Lest we forget. . . Remember the men in uniform who fought so we can have the freedom we enjoy today.
Memorial Day, as Decoration Day gradually came to be known, originally honored only those lost while fighting in the Civil War. But during World War I, the United States found itself embroiled in another major conflict, and the holiday evolved to commemorate American military personnel who died in all wars,
It originated in the years following the Civil War and became an official federal holiday in 1971. Many Americans observe Memorial Day by visiting cemeteries or memorials, holding family gatherings, and participating in parades.
I found these old photos of my two boys joining their father in participating in the Memorial Day Parade in 1977 in Oyster Bay.
Did you know? Each year on Memorial Day, a national moment of remembrance takes place at 3:00 pm local time.

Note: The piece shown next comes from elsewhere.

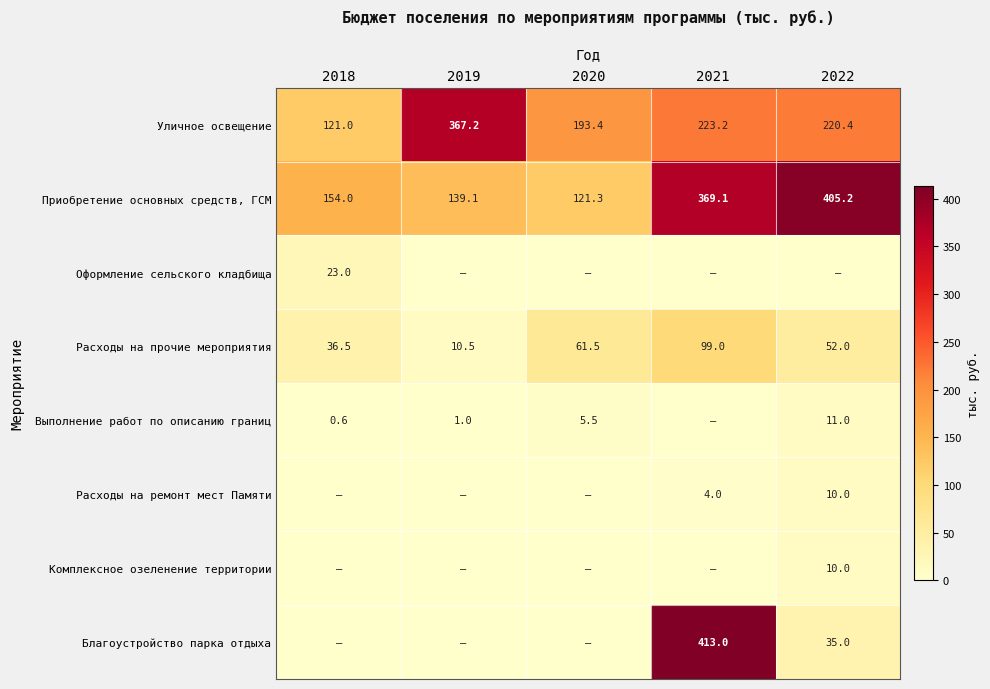

What value does the Расходы на прочие мероприятия series have at 2018?

36.5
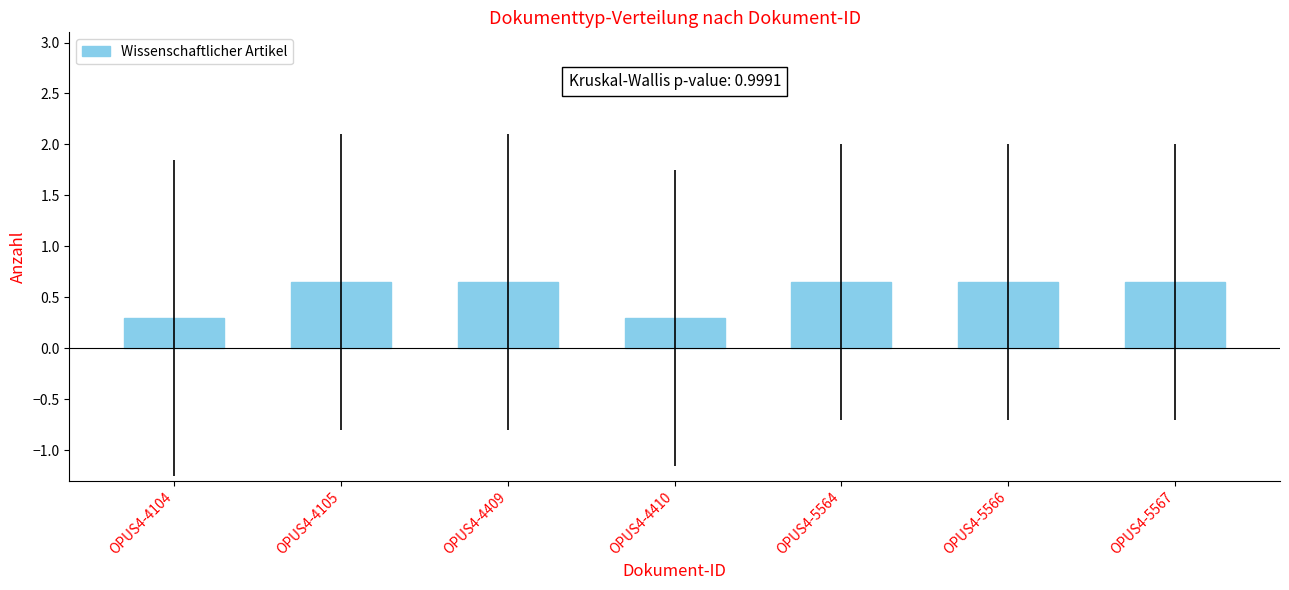

Which has a higher value, OPUS4-4104 or OPUS4-5564?

OPUS4-5564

It is unclear where this tradition originated; numerous different communities may have independently initiated the memorial gatherings. And some records show that one of the earliest Memorial Day commemorations was organized by a group of formerly enslaved people in Charleston, South Carolina, less than a month after the Confederacy surrendered in 1865. Nevertheless, in 1966 the federal government declared Waterloo, New York, the official birthplace of Memorial Day—which first celebrated the day on May 5, 1866. It was chosen because it hosted an annual, community-wide event, during which businesses closed, and residents decorated the graves of soldiers with flowers and flags.